OLAW Webinar Promotes AAALAC, Describes ‘Value of Accreditation’

Although accreditation is voluntary and not required to conduct Public Health Service (PHS)-funded research using animals or to obtain federal funding, the HHS Office of Laboratory Animal Welfare (OLAW) devoted its most recent webinar to essentially making a pitch for accreditation by the American Association for Accreditation of Laboratory Animal Care (AAALAC).

The description of the Sept. 9 webinar, “What Every IACUC Should Know About AAALAC International,” stated that the purpose was to address an NIH notice issued this summer that suggested one way to reduce administrative burden was to repurpose some accreditation material into OLAW’s assurance documents.[1] OLAW and other agencies have been looking for strategies to reduce burden, as required by the 2016 Cures Act.
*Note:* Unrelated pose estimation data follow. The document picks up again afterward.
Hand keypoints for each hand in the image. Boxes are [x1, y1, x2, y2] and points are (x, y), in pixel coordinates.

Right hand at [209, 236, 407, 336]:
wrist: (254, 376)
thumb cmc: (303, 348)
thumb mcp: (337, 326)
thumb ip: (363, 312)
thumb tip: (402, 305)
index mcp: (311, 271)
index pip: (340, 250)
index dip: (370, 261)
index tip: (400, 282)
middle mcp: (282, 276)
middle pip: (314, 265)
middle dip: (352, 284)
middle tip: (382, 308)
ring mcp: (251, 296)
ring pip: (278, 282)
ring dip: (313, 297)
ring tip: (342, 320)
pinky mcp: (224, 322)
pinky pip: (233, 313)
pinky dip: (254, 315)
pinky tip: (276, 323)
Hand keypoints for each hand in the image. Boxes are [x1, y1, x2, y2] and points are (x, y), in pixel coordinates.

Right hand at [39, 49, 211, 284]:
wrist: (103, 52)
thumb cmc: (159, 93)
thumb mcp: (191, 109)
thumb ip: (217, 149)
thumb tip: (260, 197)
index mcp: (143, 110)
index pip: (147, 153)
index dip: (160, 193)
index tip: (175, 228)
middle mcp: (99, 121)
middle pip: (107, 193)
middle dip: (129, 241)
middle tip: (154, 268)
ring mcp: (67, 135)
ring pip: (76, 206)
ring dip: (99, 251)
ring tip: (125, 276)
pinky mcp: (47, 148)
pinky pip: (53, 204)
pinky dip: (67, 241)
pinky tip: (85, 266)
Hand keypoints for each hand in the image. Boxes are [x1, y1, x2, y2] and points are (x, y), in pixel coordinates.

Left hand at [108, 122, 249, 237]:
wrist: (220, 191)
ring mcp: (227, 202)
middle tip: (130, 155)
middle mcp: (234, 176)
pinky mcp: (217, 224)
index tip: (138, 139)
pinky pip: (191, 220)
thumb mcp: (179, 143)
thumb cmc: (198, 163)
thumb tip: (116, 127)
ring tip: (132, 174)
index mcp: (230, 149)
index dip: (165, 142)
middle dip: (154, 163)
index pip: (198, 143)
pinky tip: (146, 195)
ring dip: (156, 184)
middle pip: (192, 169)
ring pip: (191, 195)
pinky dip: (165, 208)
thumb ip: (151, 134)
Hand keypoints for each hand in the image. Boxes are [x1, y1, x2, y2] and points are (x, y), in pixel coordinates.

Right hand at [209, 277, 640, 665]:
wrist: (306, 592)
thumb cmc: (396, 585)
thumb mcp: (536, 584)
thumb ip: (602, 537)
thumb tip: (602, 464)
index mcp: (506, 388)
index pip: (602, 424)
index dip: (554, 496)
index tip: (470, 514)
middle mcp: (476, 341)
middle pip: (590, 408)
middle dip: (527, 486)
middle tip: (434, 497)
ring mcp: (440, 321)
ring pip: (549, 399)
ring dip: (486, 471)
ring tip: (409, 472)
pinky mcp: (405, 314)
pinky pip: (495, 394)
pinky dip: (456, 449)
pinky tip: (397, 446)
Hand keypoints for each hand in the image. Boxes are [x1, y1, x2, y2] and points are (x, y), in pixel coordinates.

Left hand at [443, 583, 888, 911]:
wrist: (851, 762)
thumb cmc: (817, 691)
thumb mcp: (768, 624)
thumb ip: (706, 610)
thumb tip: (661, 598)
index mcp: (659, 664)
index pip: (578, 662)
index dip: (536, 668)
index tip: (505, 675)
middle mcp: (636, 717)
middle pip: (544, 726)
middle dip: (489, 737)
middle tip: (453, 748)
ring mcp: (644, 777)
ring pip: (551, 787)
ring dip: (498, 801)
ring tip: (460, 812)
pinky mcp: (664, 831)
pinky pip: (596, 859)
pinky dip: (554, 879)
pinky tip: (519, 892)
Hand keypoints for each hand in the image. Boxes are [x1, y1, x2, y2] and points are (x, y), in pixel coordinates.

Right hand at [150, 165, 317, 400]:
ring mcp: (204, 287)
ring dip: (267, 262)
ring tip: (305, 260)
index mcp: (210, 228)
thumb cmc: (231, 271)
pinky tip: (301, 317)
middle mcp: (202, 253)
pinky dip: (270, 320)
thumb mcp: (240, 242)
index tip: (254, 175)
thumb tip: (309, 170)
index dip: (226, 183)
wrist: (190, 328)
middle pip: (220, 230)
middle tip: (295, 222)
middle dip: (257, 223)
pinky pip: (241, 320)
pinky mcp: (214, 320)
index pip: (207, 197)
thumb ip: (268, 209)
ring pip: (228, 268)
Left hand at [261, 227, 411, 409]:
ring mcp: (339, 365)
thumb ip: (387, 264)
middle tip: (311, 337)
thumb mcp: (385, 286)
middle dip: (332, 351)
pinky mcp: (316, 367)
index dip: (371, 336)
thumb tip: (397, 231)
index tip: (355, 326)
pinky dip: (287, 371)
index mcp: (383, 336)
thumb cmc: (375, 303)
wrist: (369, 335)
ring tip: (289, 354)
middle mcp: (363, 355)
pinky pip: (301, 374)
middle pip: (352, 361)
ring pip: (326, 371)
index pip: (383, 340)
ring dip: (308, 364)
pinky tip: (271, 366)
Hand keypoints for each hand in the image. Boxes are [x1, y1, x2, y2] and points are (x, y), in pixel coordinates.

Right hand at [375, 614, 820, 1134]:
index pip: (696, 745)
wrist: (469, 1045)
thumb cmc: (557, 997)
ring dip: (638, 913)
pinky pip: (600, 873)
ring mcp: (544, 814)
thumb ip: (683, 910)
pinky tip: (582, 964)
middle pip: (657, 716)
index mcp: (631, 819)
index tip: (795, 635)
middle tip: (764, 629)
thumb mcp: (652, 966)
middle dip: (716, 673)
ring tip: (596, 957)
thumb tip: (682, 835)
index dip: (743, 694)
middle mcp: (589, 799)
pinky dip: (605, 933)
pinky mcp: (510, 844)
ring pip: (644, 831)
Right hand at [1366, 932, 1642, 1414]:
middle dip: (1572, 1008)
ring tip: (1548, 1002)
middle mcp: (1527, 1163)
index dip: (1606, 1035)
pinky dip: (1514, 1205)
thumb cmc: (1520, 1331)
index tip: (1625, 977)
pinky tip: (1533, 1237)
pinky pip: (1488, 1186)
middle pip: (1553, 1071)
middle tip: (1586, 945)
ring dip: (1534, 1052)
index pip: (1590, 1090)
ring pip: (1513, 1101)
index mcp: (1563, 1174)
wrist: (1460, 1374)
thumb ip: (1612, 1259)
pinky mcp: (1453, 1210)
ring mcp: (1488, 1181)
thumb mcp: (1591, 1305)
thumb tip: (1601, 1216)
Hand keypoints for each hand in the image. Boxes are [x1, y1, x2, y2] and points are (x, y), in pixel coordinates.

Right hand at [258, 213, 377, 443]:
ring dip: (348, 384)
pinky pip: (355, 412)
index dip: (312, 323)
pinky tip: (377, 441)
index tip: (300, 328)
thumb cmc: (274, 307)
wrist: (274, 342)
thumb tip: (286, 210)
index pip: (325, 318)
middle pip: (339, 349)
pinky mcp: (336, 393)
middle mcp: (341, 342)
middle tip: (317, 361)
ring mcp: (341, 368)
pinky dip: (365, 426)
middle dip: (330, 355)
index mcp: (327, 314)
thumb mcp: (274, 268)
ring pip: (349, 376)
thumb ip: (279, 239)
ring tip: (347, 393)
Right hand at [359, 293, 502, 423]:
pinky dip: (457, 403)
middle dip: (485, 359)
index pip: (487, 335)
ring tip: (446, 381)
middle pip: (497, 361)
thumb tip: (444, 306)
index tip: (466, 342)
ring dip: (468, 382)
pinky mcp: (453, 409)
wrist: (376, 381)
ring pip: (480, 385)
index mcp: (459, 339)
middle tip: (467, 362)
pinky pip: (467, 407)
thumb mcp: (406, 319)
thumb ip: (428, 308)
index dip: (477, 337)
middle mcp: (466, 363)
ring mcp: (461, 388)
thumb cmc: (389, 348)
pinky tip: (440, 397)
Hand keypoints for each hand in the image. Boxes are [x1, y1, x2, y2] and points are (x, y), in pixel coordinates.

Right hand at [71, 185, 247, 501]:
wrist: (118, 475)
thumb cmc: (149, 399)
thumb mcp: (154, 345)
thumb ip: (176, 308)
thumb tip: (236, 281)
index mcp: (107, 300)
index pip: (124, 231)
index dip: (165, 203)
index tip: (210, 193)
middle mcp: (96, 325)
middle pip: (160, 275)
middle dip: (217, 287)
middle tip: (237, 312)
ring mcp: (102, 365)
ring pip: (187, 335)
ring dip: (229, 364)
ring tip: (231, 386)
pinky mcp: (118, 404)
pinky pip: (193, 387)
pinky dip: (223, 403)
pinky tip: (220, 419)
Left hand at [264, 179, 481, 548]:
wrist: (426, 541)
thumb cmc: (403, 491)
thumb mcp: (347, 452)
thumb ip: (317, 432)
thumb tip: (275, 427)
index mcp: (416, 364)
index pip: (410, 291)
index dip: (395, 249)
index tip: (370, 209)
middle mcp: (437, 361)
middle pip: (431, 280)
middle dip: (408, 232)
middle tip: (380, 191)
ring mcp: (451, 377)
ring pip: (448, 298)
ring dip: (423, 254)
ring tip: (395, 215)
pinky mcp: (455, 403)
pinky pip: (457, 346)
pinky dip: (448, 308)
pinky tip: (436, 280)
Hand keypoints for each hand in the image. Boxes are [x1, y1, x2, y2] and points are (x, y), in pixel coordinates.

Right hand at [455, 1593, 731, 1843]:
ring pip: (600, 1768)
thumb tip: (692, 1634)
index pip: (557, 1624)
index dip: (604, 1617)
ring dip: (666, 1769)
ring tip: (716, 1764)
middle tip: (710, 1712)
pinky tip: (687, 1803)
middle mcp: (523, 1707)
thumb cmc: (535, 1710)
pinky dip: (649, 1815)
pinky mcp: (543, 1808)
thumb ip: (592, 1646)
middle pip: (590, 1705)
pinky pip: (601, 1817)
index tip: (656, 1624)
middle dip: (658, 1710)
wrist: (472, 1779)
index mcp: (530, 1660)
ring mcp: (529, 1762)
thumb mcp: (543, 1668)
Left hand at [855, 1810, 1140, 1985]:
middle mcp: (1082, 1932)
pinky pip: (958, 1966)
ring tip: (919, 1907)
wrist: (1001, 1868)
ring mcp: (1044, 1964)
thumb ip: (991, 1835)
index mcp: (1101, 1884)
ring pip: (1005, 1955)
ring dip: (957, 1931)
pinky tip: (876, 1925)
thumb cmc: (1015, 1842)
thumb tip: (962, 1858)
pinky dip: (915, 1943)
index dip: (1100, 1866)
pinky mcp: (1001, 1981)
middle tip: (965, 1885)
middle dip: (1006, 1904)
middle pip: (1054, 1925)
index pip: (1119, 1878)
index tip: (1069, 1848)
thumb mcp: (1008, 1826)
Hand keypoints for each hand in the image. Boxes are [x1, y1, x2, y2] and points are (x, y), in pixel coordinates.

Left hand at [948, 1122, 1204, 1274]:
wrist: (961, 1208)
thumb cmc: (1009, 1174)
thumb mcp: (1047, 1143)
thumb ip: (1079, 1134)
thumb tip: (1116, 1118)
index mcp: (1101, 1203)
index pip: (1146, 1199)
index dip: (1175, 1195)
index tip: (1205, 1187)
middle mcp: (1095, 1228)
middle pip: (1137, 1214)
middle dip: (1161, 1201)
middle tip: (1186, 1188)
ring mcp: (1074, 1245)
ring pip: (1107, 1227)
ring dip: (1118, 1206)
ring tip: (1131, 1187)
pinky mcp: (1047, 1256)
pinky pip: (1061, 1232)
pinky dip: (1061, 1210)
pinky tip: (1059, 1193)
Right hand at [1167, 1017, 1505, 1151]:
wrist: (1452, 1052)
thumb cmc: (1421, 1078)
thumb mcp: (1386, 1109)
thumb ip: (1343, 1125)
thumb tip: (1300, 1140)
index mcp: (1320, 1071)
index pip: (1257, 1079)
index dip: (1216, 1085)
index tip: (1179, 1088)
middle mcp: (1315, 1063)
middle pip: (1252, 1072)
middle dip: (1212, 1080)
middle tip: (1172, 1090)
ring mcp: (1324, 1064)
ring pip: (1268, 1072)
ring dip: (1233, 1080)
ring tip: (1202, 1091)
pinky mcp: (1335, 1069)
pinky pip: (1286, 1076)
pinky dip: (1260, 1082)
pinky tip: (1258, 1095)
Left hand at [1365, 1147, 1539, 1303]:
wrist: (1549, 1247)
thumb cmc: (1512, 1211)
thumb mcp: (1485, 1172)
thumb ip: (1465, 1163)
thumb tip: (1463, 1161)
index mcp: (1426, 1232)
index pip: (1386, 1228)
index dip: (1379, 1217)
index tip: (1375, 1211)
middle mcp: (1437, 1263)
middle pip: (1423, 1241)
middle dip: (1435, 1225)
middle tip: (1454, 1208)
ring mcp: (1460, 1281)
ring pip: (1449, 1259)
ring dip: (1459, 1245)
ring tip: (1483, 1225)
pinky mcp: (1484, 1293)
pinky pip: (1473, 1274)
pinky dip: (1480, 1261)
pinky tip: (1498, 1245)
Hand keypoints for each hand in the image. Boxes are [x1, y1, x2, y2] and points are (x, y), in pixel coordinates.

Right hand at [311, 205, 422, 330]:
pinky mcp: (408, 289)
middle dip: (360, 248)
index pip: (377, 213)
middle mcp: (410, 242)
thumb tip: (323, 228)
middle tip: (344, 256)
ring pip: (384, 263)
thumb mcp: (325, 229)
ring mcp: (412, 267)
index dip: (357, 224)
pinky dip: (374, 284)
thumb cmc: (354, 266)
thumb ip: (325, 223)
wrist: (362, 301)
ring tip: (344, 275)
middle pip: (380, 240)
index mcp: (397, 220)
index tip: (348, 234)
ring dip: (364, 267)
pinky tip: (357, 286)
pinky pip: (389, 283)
More specifically, the June 4 notice, NOT-OD-21-130, explains the option that assured institutions have to use sections of AAALAC’s program description “to complete parts” of an institution’s assurance submitted to OLAW.[2]

The webinar featured Jane Na, director of OLAW’s Division of Assurances, and Helen Diggs, AAALAC senior director. A portion of Diggs’ presentation was devoted to “myths vs. facts” about AAALAC and the “value of accreditation.”